(Material for this task)

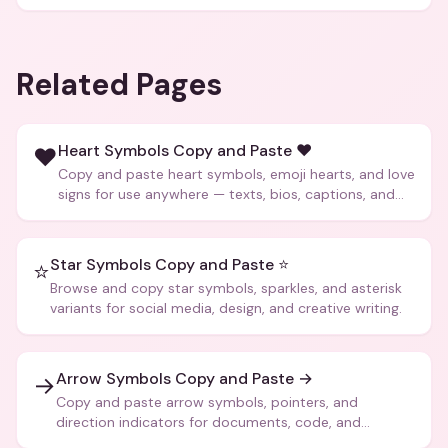
Related Pages
Heart Symbols Copy and Paste ❤️
❤️
Copy and paste heart symbols, emoji hearts, and love
signs for use anywhere — texts, bios, captions, and
more.
Star Symbols Copy and Paste ⭐
⭐
Browse and copy star symbols, sparkles, and asterisk
variants for social media, design, and creative writing.
Arrow Symbols Copy and Paste →
→
Copy and paste arrow symbols, pointers, and
direction indicators for documents, code, and
creative text.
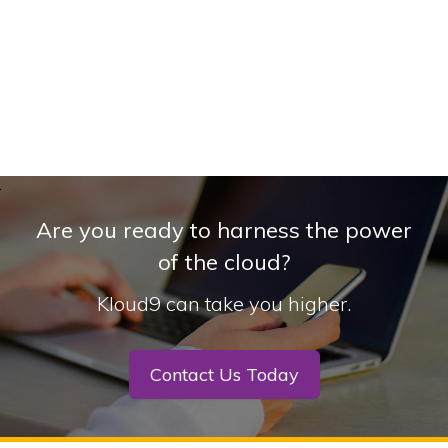
Are you ready to harness the power
of the cloud?
Kloud9 can take you higher.
Contact Us Today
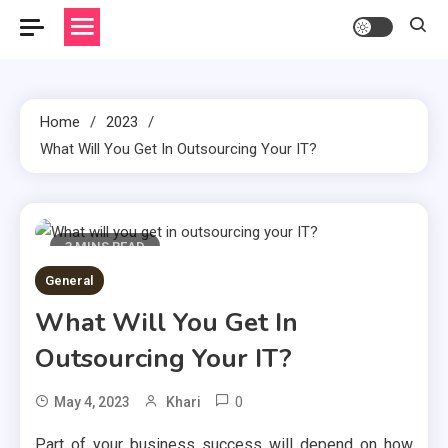
Home
2023
What Will You Get In Outsourcing Your IT?
3 MINS READ
General
What Will You Get In
Outsourcing Your IT?
0
May 4, 2023
Khari
Part of your business success will depend on how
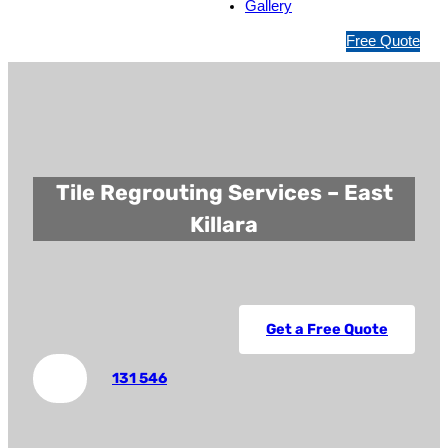
Gallery
1
Free Quote
3
1
5
4
6
Tile Regrouting Services – East
Killara
Get a Free Quote
131 546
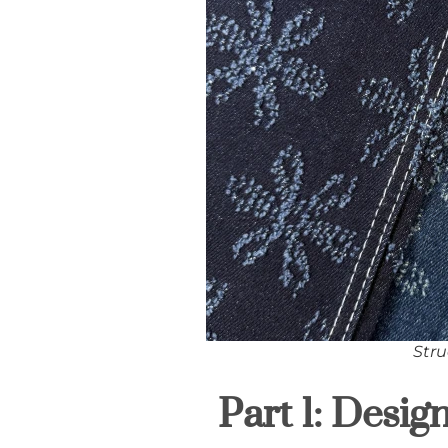
Stru
Part 1: Desig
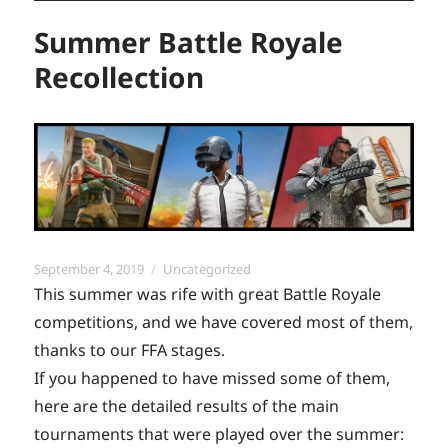
Summer Battle Royale
Recollection
Posted
Categories
September 4, 2019
Uncategorized
on
This summer was rife with great Battle Royale
competitions, and we have covered most of them,
thanks to our FFA stages.
If you happened to have missed some of them,
here are the detailed results of the main
tournaments that were played over the summer:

(End Material for this task)

Output, exactly and only, the lines beginning with the one that contains "Browse and copy" and ending at the last line of the records above. Drop the pictures.

Response to the task =>
Browse and copy star symbols, sparkles, and asterisk
variants for social media, design, and creative writing.
Arrow Symbols Copy and Paste →
→
Copy and paste arrow symbols, pointers, and
direction indicators for documents, code, and
creative text.
Are you ready to harness the power
of the cloud?
Kloud9 can take you higher.
Contact Us Today
Home
2023
What Will You Get In Outsourcing Your IT?
3 MINS READ
General
What Will You Get In
Outsourcing Your IT?
0
May 4, 2023
Khari
Part of your business success will depend on how
Gallery
1
Free Quote
3
1
5
4
6
Tile Regrouting Services – East
Killara
Get a Free Quote
131 546
Stru
Part 1: Desig
Summer Battle Royale
Recollection
Posted
Categories
September 4, 2019
Uncategorized
on
This summer was rife with great Battle Royale
competitions, and we have covered most of them,
thanks to our FFA stages.
If you happened to have missed some of them,
here are the detailed results of the main
tournaments that were played over the summer:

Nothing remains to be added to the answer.